Ancak, bundan sonra neler olur bunu şu an için bilemiyoruz. Görebildiğimiz ve duyumlarımıza göre piyasalarda dal kıpırdamıyor. Kimse para harcamak istemiyor. Bu nedenle alış-verişlerin de neredeyse durma noktasına geldiği söyleniyor. Temennimiz Kurtulmuş’un söyledikleri gibi olmasıdır.
OHAL, Türkiye’nin önünü açacaksa, iç ve dış düşmanlara karşı üstünlük sağlayacaksa buna millet olarak sahip çıkmak ve güvenlik güçlerimize, devlet birimlerine sahip çıkmak hepimizin milli görevi olmalıdır.
Demokrasi ve hukukun üstünlüğünün korunması ve atılacak her adımda bunlara özen gösterilmesi gerektiğine inanmaktayız. Bizi yönetenler millete mutlak şekilde güven vermelidir. Milleti ayrıştırıcı söylemlerden ve kışkırtmalardan da uzak durulması gerekmektedir.
En önemlisi de dış dünya ile köprülerin atılmamasıdır.
Sokağa çıkma yasağının da kesinlikle olmayacağının altını çizen Başbakan Yardımcısı Kurtulmuş’un konu ile ilgili açıklamalarını satır başları ile sizlerle paylaşmak istiyoruz:
*Olağanüstü hal millete karşı değil devletin hızlı hareket etmesi için ilan edildi.
*Mümkün olan en kısa sürede sona erdirmek istiyoruz. 30 gün, 45 gün içinde olağanüstü hal uygulamasının sona ermesini ve Türkiye’nin normalleşmesini hedefliyoruz.
*Çok hızlı hareket etmek zorundayız. Temel hak ve hürriyetlerin kısıtlanması, demokratik haklar kapsamında en ufak geri adım atılmayacak. Aynı zamanda serbest piyasa ekonomisinde sıkıntı olmayacak.
“Olağanüstü hal uygulanmasından başka partiye mensup olanlar ya da farklı siyasi düşüncelere sahip vatandaşlar olumsuz şekilde etkilenmeyecek.
*Dalgalanmalar oldu ama olağanüstü hal ilanıyla piyasalarda çok keskin ve şok etkisi olmadı.
*Fransa’nın yaptığı gibi bu süre içinde Avrupa İnsan Hakları Sözleşmesi askıya alınacak.
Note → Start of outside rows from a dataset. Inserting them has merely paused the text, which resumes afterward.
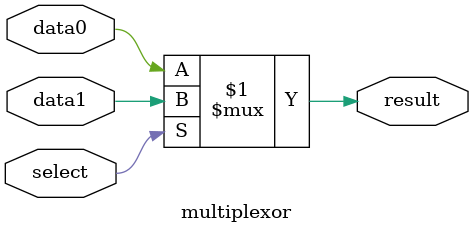
<source format=sv>
module multiplexor(
    input wire select,
    input wire data0,
    input wire data1,
    output wire result
);

    assign result = select ? data1 : data0;

endmodule 
</source>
Sözleşmenin 15. maddesine dayanarak bunu yapacağız ve deklare edeceğiz.
*Siyasi partiler arasındaki diyalog zeminin devam etmesi lazım. Bu darbeyi düzenleyenlerin hedefi Türkiye’yi geçiş sürecine sokmak değil doğrudan bölmekti.
*Rus uçağını vuran pilotlar konusunda yeni bilgiler ortaya çıkabilir şüphelerimiz var.
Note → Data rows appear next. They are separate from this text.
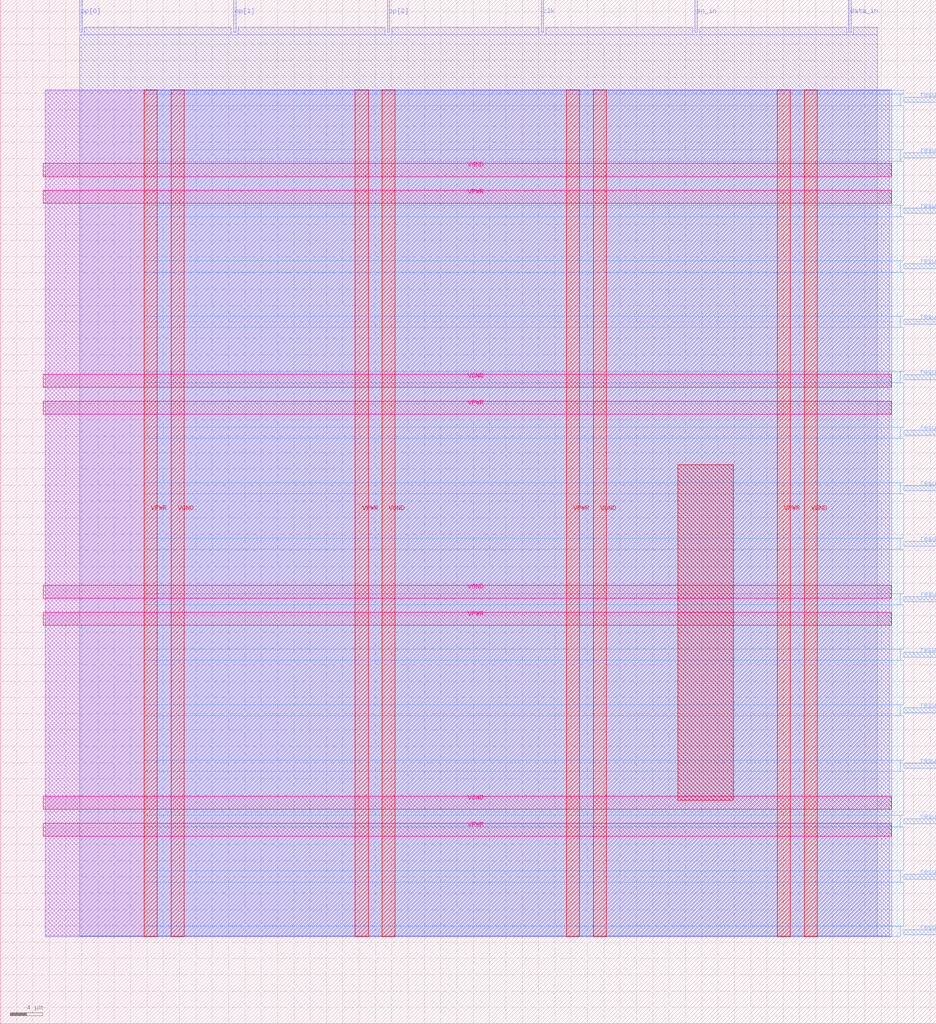
<source format=lef>
VERSION 5.7 ;
  NOWIREEXTENSIONATPIN ON ;
  DIVIDERCHAR "/" ;
  BUSBITCHARS "[]" ;
MACRO ula
  CLASS BLOCK ;
  FOREIGN ula ;
  ORIGIN 0.000 0.000 ;
  SIZE 114.760 BY 125.480 ;
  PIN VGND
    DIRECTION INOUT ;
    USE GROUND ;
    PORT
      LAYER met4 ;
        RECT 20.955 10.640 22.555 114.480 ;
    END
    PORT
      LAYER met4 ;
        RECT 46.830 10.640 48.430 114.480 ;
    END
    PORT
      LAYER met4 ;
        RECT 72.705 10.640 74.305 114.480 ;
    END
    PORT
      LAYER met4 ;
        RECT 98.580 10.640 100.180 114.480 ;
    END
    PORT
      LAYER met5 ;
        RECT 5.280 26.300 109.260 27.900 ;
    END
    PORT
      LAYER met5 ;
        RECT 5.280 52.140 109.260 53.740 ;
    END
    PORT
      LAYER met5 ;
        RECT 5.280 77.980 109.260 79.580 ;
    END
    PORT
      LAYER met5 ;
        RECT 5.280 103.820 109.260 105.420 ;
    END
  END VGND
  PIN VPWR
    DIRECTION INOUT ;
    USE POWER ;
    PORT
      LAYER met4 ;
        RECT 17.655 10.640 19.255 114.480 ;
    END
    PORT
      LAYER met4 ;
        RECT 43.530 10.640 45.130 114.480 ;
    END
    PORT
      LAYER met4 ;
        RECT 69.405 10.640 71.005 114.480 ;
    END
    PORT
      LAYER met4 ;
        RECT 95.280 10.640 96.880 114.480 ;
    END
    PORT
      LAYER met5 ;
        RECT 5.280 23.000 109.260 24.600 ;
    END
    PORT
      LAYER met5 ;
        RECT 5.280 48.840 109.260 50.440 ;
    END
    PORT
      LAYER met5 ;
        RECT 5.280 74.680 109.260 76.280 ;
    END
    PORT
      LAYER met5 ;
        RECT 5.280 100.520 109.260 102.120 ;
    END
  END VPWR
  PIN clk
    DIRECTION INPUT ;
    USE SIGNAL ;
    ANTENNAGATEAREA 0.852000 ;
    PORT
      LAYER met2 ;
        RECT 66.330 121.480 66.610 125.480 ;
    END
  END clk
  PIN data_in
    DIRECTION INPUT ;
    USE SIGNAL ;
    ANTENNAGATEAREA 0.196500 ;
    PORT
      LAYER met2 ;
        RECT 104.050 121.480 104.330 125.480 ;
    END
  END data_in
  PIN en_in
    DIRECTION INPUT ;
    USE SIGNAL ;
    ANTENNAGATEAREA 0.213000 ;
    PORT
      LAYER met2 ;
        RECT 85.190 121.480 85.470 125.480 ;
    END
  END en_in
  PIN op[0]
    DIRECTION INPUT ;
    USE SIGNAL ;
    ANTENNAGATEAREA 0.247500 ;
    PORT
      LAYER met2 ;
        RECT 9.750 121.480 10.030 125.480 ;
    END
  END op[0]
  PIN op[1]
    DIRECTION INPUT ;
    USE SIGNAL ;
    ANTENNAGATEAREA 0.247500 ;
    PORT
      LAYER met2 ;
        RECT 28.610 121.480 28.890 125.480 ;
    END
  END op[1]
  PIN op[2]
    DIRECTION INPUT ;
    USE SIGNAL ;
    ANTENNAGATEAREA 0.213000 ;
    PORT
      LAYER met2 ;
        RECT 47.470 121.480 47.750 125.480 ;
    END
  END op[2]
  PIN result[0]
    DIRECTION OUTPUT TRISTATE ;
    USE SIGNAL ;
    ANTENNADIFFAREA 0.445500 ;
    PORT
      LAYER met3 ;
        RECT 110.760 10.920 114.760 11.520 ;
    END
  END result[0]
  PIN result[10]
    DIRECTION OUTPUT TRISTATE ;
    USE SIGNAL ;
    ANTENNADIFFAREA 0.445500 ;
    PORT
      LAYER met3 ;
        RECT 110.760 78.920 114.760 79.520 ;
    END
  END result[10]
  PIN result[11]
    DIRECTION OUTPUT TRISTATE ;
    USE SIGNAL ;
    ANTENNADIFFAREA 0.445500 ;
    PORT
      LAYER met3 ;
        RECT 110.760 85.720 114.760 86.320 ;
    END
  END result[11]
  PIN result[12]
    DIRECTION OUTPUT TRISTATE ;
    USE SIGNAL ;
    ANTENNADIFFAREA 0.445500 ;
    PORT
      LAYER met3 ;
        RECT 110.760 92.520 114.760 93.120 ;
    END
  END result[12]
  PIN result[13]
    DIRECTION OUTPUT TRISTATE ;
    USE SIGNAL ;
    ANTENNADIFFAREA 0.445500 ;
    PORT
      LAYER met3 ;
        RECT 110.760 99.320 114.760 99.920 ;
    END
  END result[13]
  PIN result[14]
    DIRECTION OUTPUT TRISTATE ;
    USE SIGNAL ;
    ANTENNADIFFAREA 0.795200 ;
    PORT
      LAYER met3 ;
        RECT 110.760 106.120 114.760 106.720 ;
    END
  END result[14]
  PIN result[15]
    DIRECTION OUTPUT TRISTATE ;
    USE SIGNAL ;
    ANTENNADIFFAREA 0.795200 ;
    PORT
      LAYER met3 ;
        RECT 110.760 112.920 114.760 113.520 ;
    END
  END result[15]
  PIN result[1]
    DIRECTION OUTPUT TRISTATE ;
    USE SIGNAL ;
    ANTENNADIFFAREA 0.445500 ;
    PORT
      LAYER met3 ;
        RECT 110.760 17.720 114.760 18.320 ;
    END
  END result[1]
  PIN result[2]
    DIRECTION OUTPUT TRISTATE ;
    USE SIGNAL ;
    ANTENNADIFFAREA 0.445500 ;
    PORT
      LAYER met3 ;
        RECT 110.760 24.520 114.760 25.120 ;
    END
  END result[2]
  PIN result[3]
    DIRECTION OUTPUT TRISTATE ;
    USE SIGNAL ;
    ANTENNADIFFAREA 0.795200 ;
    PORT
      LAYER met3 ;
        RECT 110.760 31.320 114.760 31.920 ;
    END
  END result[3]
  PIN result[4]
    DIRECTION OUTPUT TRISTATE ;
    USE SIGNAL ;
    ANTENNADIFFAREA 0.795200 ;
    PORT
      LAYER met3 ;
        RECT 110.760 38.120 114.760 38.720 ;
    END
  END result[4]
  PIN result[5]
    DIRECTION OUTPUT TRISTATE ;
    USE SIGNAL ;
    ANTENNADIFFAREA 0.445500 ;
    PORT
      LAYER met3 ;
        RECT 110.760 44.920 114.760 45.520 ;
    END
  END result[5]
  PIN result[6]
    DIRECTION OUTPUT TRISTATE ;
    USE SIGNAL ;
    ANTENNADIFFAREA 0.445500 ;
    PORT
      LAYER met3 ;
        RECT 110.760 51.720 114.760 52.320 ;
    END
  END result[6]
  PIN result[7]
    DIRECTION OUTPUT TRISTATE ;
    USE SIGNAL ;
    ANTENNADIFFAREA 0.445500 ;
    PORT
      LAYER met3 ;
        RECT 110.760 58.520 114.760 59.120 ;
    END
  END result[7]
  PIN result[8]
    DIRECTION OUTPUT TRISTATE ;
    USE SIGNAL ;
    ANTENNADIFFAREA 0.445500 ;
    PORT
      LAYER met3 ;
        RECT 110.760 65.320 114.760 65.920 ;
    END
  END result[8]
  PIN result[9]
    DIRECTION OUTPUT TRISTATE ;
    USE SIGNAL ;
    ANTENNADIFFAREA 0.445500 ;
    PORT
      LAYER met3 ;
        RECT 110.760 72.120 114.760 72.720 ;
    END
  END result[9]
  OBS
      LAYER li1 ;
        RECT 5.520 10.795 109.020 114.325 ;
      LAYER met1 ;
        RECT 5.520 10.640 109.320 114.480 ;
      LAYER met2 ;
        RECT 10.310 121.200 28.330 122.130 ;
        RECT 29.170 121.200 47.190 122.130 ;
        RECT 48.030 121.200 66.050 122.130 ;
        RECT 66.890 121.200 84.910 122.130 ;
        RECT 85.750 121.200 103.770 122.130 ;
        RECT 104.610 121.200 107.540 122.130 ;
        RECT 9.760 10.695 107.540 121.200 ;
      LAYER met3 ;
        RECT 17.665 113.920 110.760 114.405 ;
        RECT 17.665 112.520 110.360 113.920 ;
        RECT 17.665 107.120 110.760 112.520 ;
        RECT 17.665 105.720 110.360 107.120 ;
        RECT 17.665 100.320 110.760 105.720 ;
        RECT 17.665 98.920 110.360 100.320 ;
        RECT 17.665 93.520 110.760 98.920 ;
        RECT 17.665 92.120 110.360 93.520 ;
        RECT 17.665 86.720 110.760 92.120 ;
        RECT 17.665 85.320 110.360 86.720 ;
        RECT 17.665 79.920 110.760 85.320 ;
        RECT 17.665 78.520 110.360 79.920 ;
        RECT 17.665 73.120 110.760 78.520 ;
        RECT 17.665 71.720 110.360 73.120 ;
        RECT 17.665 66.320 110.760 71.720 ;
        RECT 17.665 64.920 110.360 66.320 ;
        RECT 17.665 59.520 110.760 64.920 ;
        RECT 17.665 58.120 110.360 59.520 ;
        RECT 17.665 52.720 110.760 58.120 ;
        RECT 17.665 51.320 110.360 52.720 ;
        RECT 17.665 45.920 110.760 51.320 ;
        RECT 17.665 44.520 110.360 45.920 ;
        RECT 17.665 39.120 110.760 44.520 ;
        RECT 17.665 37.720 110.360 39.120 ;
        RECT 17.665 32.320 110.760 37.720 ;
        RECT 17.665 30.920 110.360 32.320 ;
        RECT 17.665 25.520 110.760 30.920 ;
        RECT 17.665 24.120 110.360 25.520 ;
        RECT 17.665 18.720 110.760 24.120 ;
        RECT 17.665 17.320 110.360 18.720 ;
        RECT 17.665 11.920 110.760 17.320 ;
        RECT 17.665 10.715 110.360 11.920 ;
      LAYER met4 ;
        RECT 83.095 27.375 89.865 68.505 ;
  END
END ula
END LIBRARY


</source>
*Şehit sayımız 241. Bin 537 yaralımız var. 9 bin 194 kişi gözaltına alındı.
*Sokağa çıkma yasağı kesinlikle olmayacak.
*TSK’nin envanterinde hiç bir araç kaybı yok.
*Aranan SAS komandoları var.
*Bölücü terörle mücadele en ufak zaafiyete uğramayacak. TSK’da personel sıkıntısı yok.
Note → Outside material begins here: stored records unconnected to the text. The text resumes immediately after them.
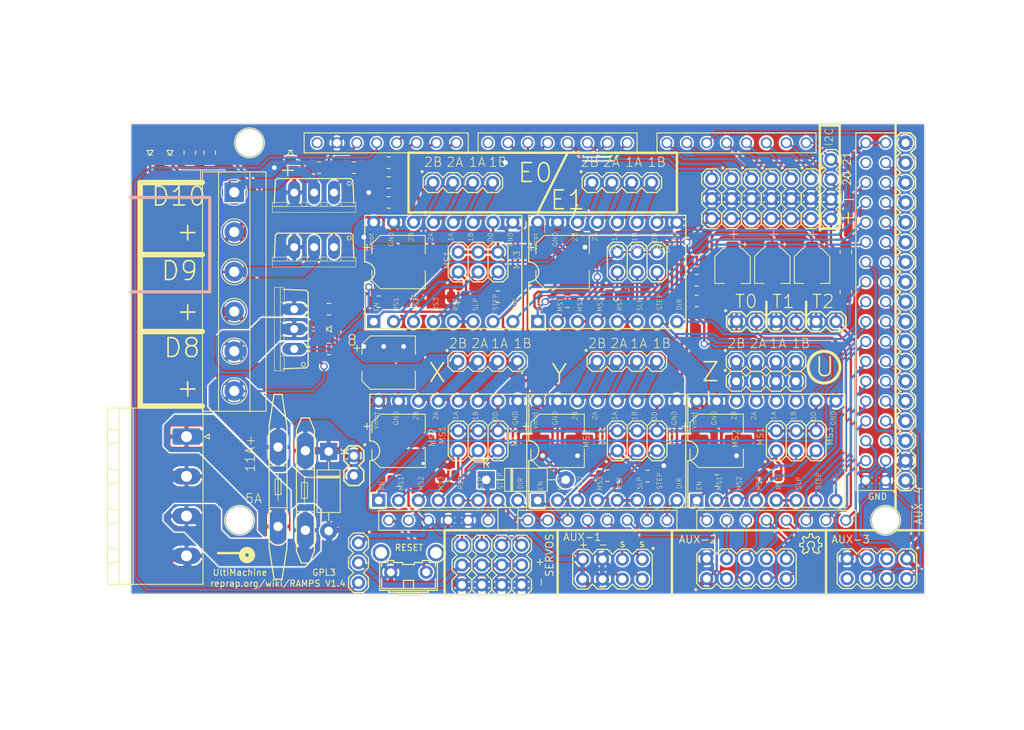
<source format=kicad_pcb>
(kicad_pcb
	(version 20240108)
	(generator "pcbnew")
	(generator_version "8.0")
	(general
		(thickness 1.6)
		(legacy_teardrops no)
	)
	(paper "A4")
	(title_block
		(title "RepRap Arduino Mega Polulu Shield 1.4")
		(date "2021-11-26")
		(rev "V1.41")
		(comment 1 "Converted by Matthieu MASSON")
	)
	(layers
		(0 "F.Cu" signal "Top")
		(31 "B.Cu" signal "Bottom")
		(32 "B.Adhes" user "B.Adhesive")
		(33 "F.Adhes" user "F.Adhesive")
		(34 "B.Paste" user)
		(35 "F.Paste" user)
		(36 "B.SilkS" user "B.Silkscreen")
		(37 "F.SilkS" user "F.Silkscreen")
		(38 "B.Mask" user)
		(39 "F.Mask" user)
		(40 "Dwgs.User" user "User.Drawings")
		(41 "Cmts.User" user "User.Comments")
		(42 "Eco1.User" user "User.Eco1")
		(43 "Eco2.User" user "User.Eco2")
		(44 "Edge.Cuts" user)
		(45 "Margin" user)
		(46 "B.CrtYd" user "B.Courtyard")
		(47 "F.CrtYd" user "F.Courtyard")
		(48 "B.Fab" user)
		(49 "F.Fab" user)
	)
	(setup
		(pad_to_mask_clearance 0)
		(allow_soldermask_bridges_in_footprints no)
		(pcbplotparams
			(layerselection 0x00010fc_ffffffff)
			(plot_on_all_layers_selection 0x0000000_00000000)
			(disableapertmacros no)
			(usegerberextensions no)
			(usegerberattributes yes)
			(usegerberadvancedattributes yes)
			(creategerberjobfile yes)
			(dashed_line_dash_ratio 12.000000)
			(dashed_line_gap_ratio 3.000000)
			(svgprecision 4)
			(plotframeref no)
			(viasonmask no)
			(mode 1)
			(useauxorigin no)
			(hpglpennumber 1)
			(hpglpenspeed 20)
			(hpglpendiameter 15.000000)
			(pdf_front_fp_property_popups yes)
			(pdf_back_fp_property_popups yes)
			(dxfpolygonmode yes)
			(dxfimperialunits yes)
			(dxfusepcbnewfont yes)
			(psnegative no)
			(psa4output no)
			(plotreference yes)
			(plotvalue yes)
			(plotfptext yes)
			(plotinvisibletext no)
			(sketchpadsonfab no)
			(subtractmaskfromsilk no)
			(outputformat 1)
			(mirror no)
			(drillshape 1)
			(scaleselection 1)
			(outputdirectory "")
		)
	)
	(net 0 "")
	(net 1 "GND")
	(net 2 "VCC")
	(net 3 "+12V")
	(net 4 "+5V")
	(net 5 "/D1")
	(net 6 "/D2")
	(net 7 "/THERM2")
	(net 8 "/THERM0")
	(net 9 "/THERM1")
	(net 10 "/AM-VIN")
	(net 11 "/SCL")
	(net 12 "/SDA")
	(net 13 "/D12")
	(net 14 "/D9")
	(net 15 "/D8")
	(net 16 "/D10")
	(net 17 "/LED")
	(net 18 "/E0-EN")
	(net 19 "/E1-EN")
	(net 20 "/X-EN")
	(net 21 "/Y-EN")
	(net 22 "/Z-EN")
	(net 23 "/RESET")
	(net 24 "/D11")
	(net 25 "/D6")
	(net 26 "/D5")
	(net 27 "/D4")
	(net 28 "/A4")
	(net 29 "/A3")
	(net 30 "/D53")
	(net 31 "/SCK")
	(net 32 "/MOSI")
	(net 33 "/MISO")
	(net 34 "/D49")
	(net 35 "/Z-DIR")
	(net 36 "/D47")
	(net 37 "/Z-STEP")
	(net 38 "/D45")
	(net 39 "/D44")
	(net 40 "/D43")
	(net 41 "/D42")
	(net 42 "/D41")
	(net 43 "/D40")
	(net 44 "/D39")
	(net 45 "/D37")
	(net 46 "/E1-STEP")
	(net 47 "/D35")
	(net 48 "/E1-DIR")
	(net 49 "/D33")
	(net 50 "/D32")
	(net 51 "/D31")
	(net 52 "/D29")
	(net 53 "/E0-DIR")
	(net 54 "/D27")
	(net 55 "/E0-STEP")
	(net 56 "/D25")
	(net 57 "/D23")
	(net 58 "/Z-MAX")
	(net 59 "/Z-MIN")
	(net 60 "/D17")
	(net 61 "/D16")
	(net 62 "/Y-MAX")
	(net 63 "/Y-MIN")
	(net 64 "/X-MIN")
	(net 65 "/X-MAX")
	(net 66 "/A12")
	(net 67 "/A11")
	(net 68 "/A10")
	(net 69 "/A9")
	(net 70 "/Y-DIR")
	(net 71 "/Y-STEP")
	(net 72 "/A5")
	(net 73 "/X-DIR")
	(net 74 "/X-STEP")
	(net 75 "Net-(F1-Pad2)")
	(net 76 "+12P")
	(net 77 "Net-(F2-Pad1)")
	(net 78 "Net-(JP2-Pad5)")
	(net 79 "Net-(JP2-Pad3)")
	(net 80 "Net-(JP2-Pad1)")
	(net 81 "Net-(JP3-Pad5)")
	(net 82 "Net-(JP3-Pad3)")
	(net 83 "Net-(JP3-Pad1)")
	(net 84 "Net-(JP4-Pad5)")
	(net 85 "Net-(JP4-Pad3)")
	(net 86 "Net-(JP4-Pad1)")
	(net 87 "Net-(JP5-Pad5)")
	(net 88 "Net-(JP5-Pad3)")
	(net 89 "Net-(JP5-Pad1)")
	(net 90 "Net-(LED1-Pad2)")
	(net 91 "Net-(LED2-Pad2)")
	(net 92 "Net-(LED3-Pad2)")
	(net 93 "Net-(LED4-Pad2)")
	(net 94 "Net-(E0-MOT1-Pad4)")
	(net 95 "Net-(E0-MOT1-Pad3)")
	(net 96 "Net-(E0-MOT1-Pad2)")
	(net 97 "Net-(E0-MOT1-Pad1)")
	(net 98 "Net-(E1-MOT1-Pad4)")
	(net 99 "Net-(E1-MOT1-Pad3)")
	(net 100 "Net-(E1-MOT1-Pad2)")
	(net 101 "Net-(E1-MOT1-Pad1)")
	(net 102 "Net-(J1-Pad5)")
	(net 103 "Net-(J1-Pad3)")
	(net 104 "Net-(J1-Pad1)")
	(net 105 "Net-(U2-PadRST)")
	(net 106 "Net-(U2-Pad2B)")
	(net 107 "Net-(U2-Pad2A)")
	(net 108 "Net-(U2-Pad1B)")
	(net 109 "Net-(U2-Pad1A)")
	(net 110 "Net-(U3-PadRST)")
	(net 111 "Net-(U3-Pad2B)")
	(net 112 "Net-(U3-Pad2A)")
	(net 113 "Net-(U3-Pad1B)")
	(net 114 "Net-(U3-Pad1A)")
	(net 115 "Net-(U4-PadRST)")
	(net 116 "Net-(U4-Pad2B)")
	(net 117 "Net-(U4-Pad2A)")
	(net 118 "Net-(U4-Pad1B)")
	(net 119 "Net-(U4-Pad1A)")
	(net 120 "Net-(U5-PadRST)")
	(net 121 "Net-(U6-PadRST)")
	(net 122 "Net-(JP1-Pad5)")
	(net 123 "Net-(JP1-Pad3)")
	(net 124 "Net-(JP1-Pad1)")
	(net 125 "Net-(Q1-Pad1)")
	(net 126 "Net-(Q2-Pad1)")
	(net 127 "Net-(Q3-Pad1)")
	(footprint "Resistor_SMD:R_0805_2012Metric" (layer "F.Cu") (at 170.09735 94.9449))
	(footprint "Capacitor_SMD:CP_Elec_4x5.3" (layer "F.Cu") (at 179.74935 93.0987 -90))
	(footprint "RAMPS_1-41:PIN-HEADER-1x03" (layer "F.Cu") (at 177.08235 84.5199 -90))
	(footprint "RAMPS_1-41:PIN-HEADER-1x03" (layer "F.Cu") (at 172.00235 84.5199 -90))
	(footprint "RAMPS_1-41:PIN-HEADER-1x03" (layer "F.Cu") (at 174.54235 84.5199 -90))
	(footprint "RAMPS_1-41:PIN-HEADER-1x03" (layer "F.Cu") (at 179.62235 84.5199 -90))
	(footprint "RAMPS_1-41:PIN-HEADER-1x03" (layer "F.Cu") (at 182.16235 84.5199 -90))
	(footprint "RAMPS_1-41:PIN-HEADER-1x03" (layer "F.Cu") (at 184.70235 84.5199 -90))
	(footprint "RAMPS_1-41:TRANSISTOR-POWER_TO220BV" (layer "F.Cu") (at 121.20225 86.2661 180))
	(footprint "Resistor_SMD:R_0805_2012Metric" (layer "F.Cu") (at 170.09735 97.5823))
	(footprint "Capacitor_SMD:CP_Elec_4x5.3" (layer "F.Cu") (at 174.66935 93.0987 -90))
	(footprint "RAMPS_1-41:TRANSISTOR-POWER_TO220BV" (layer "F.Cu") (at 121.20225 93.2512 180))
	(footprint "RAMPS_1-41:TRANSISTOR-POWER_TO220BV" (layer "F.Cu") (at 116.12245 101.1886 90))
	(footprint "Resistor_SMD:R_0805_2012Metric" (layer "F.Cu") (at 130.72735 82.4561))
	(footprint "Resistor_SMD:R_0805_2012Metric" (layer "F.Cu") (at 133.90235 97.6961 180))
	(footprint "Resistor_SMD:R_0805_2012Metric" (layer "F.Cu") (at 130.72735 79.9161 180))
	(footprint "Diode_THT:D_DO-41_SOD81_P10.16mm_Horizontal" (layer "F.Cu") (at 143.1925 120.4595))
	(footprint "RAMPS_1-41:ARDUINO_MEGA_SHIELD" (layer "F.Cu") (at 97.70735 128.1761))
	(footprint "RAMPS_1-41:LED_0805" (layer "F.Cu") (at 118.18615 78.6461 -90))
	(footprint "Capacitor_SMD:CP_Elec_6.3x5.4" (layer "F.Cu") (at 130.72735 105.4748))
	(footprint "TerminalBlock_MetzConnect:TerminalBlock_MetzConnect_Type101_RT01606HBWC_1x06_P5.08mm_Horizontal" (layer "F.Cu") (at 110.998 83.693 -90))
	(footprint "Resistor_SMD:R_0805_2012Metric"
		(layer "F.Cu")
		(uuid "00000000-0000-0000-0000-0000619a2460")
		(at 139.61735 97.0611 180)
		(descr "Resistor SMD 0805 (2012 Metric), square (rectangular) end terminal, IPC_7351 nominal, (Body size source: IPC-SM-782 page 72, https://www.pcb-3d.com/wordpress/wp-content/uploads/ipc-sm-782a_amendment_1_and_2.pdf), generated with kicad-footprint-generator")
		(tags "resistor")
		(property "Reference" "R6"
			(at 0 -1.65 0)
			(layer "F.SilkS")
			(hide yes)
			(uuid "29307ecf-bb0b-4fd3-8c8b-a2f6e10a0bd1")
			(effects
				(font
					(size 1 1)
					(thickness 0.15)
				)
			)
		)
		(property "Value" "100K"
			(at 
... [1717843 chars truncated]
</source>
*Bu FETÖ terör örgütüdür. Cemaat denilsin istemiyoruz.
*Askeri okullar da dahil okullarda yeni düzenlemeye gidebiliriz.
*Yüksek Askeri Şura zamanında toplanacak. Olağanüstü hal YAŞ öncesinde de bir çok imkan veriyor.
*Fuat Avni’nin yakalandığını ümit ediyorum.
*Bu darbe girişiminin ardındaki dış bağlantılara bakıyoruz.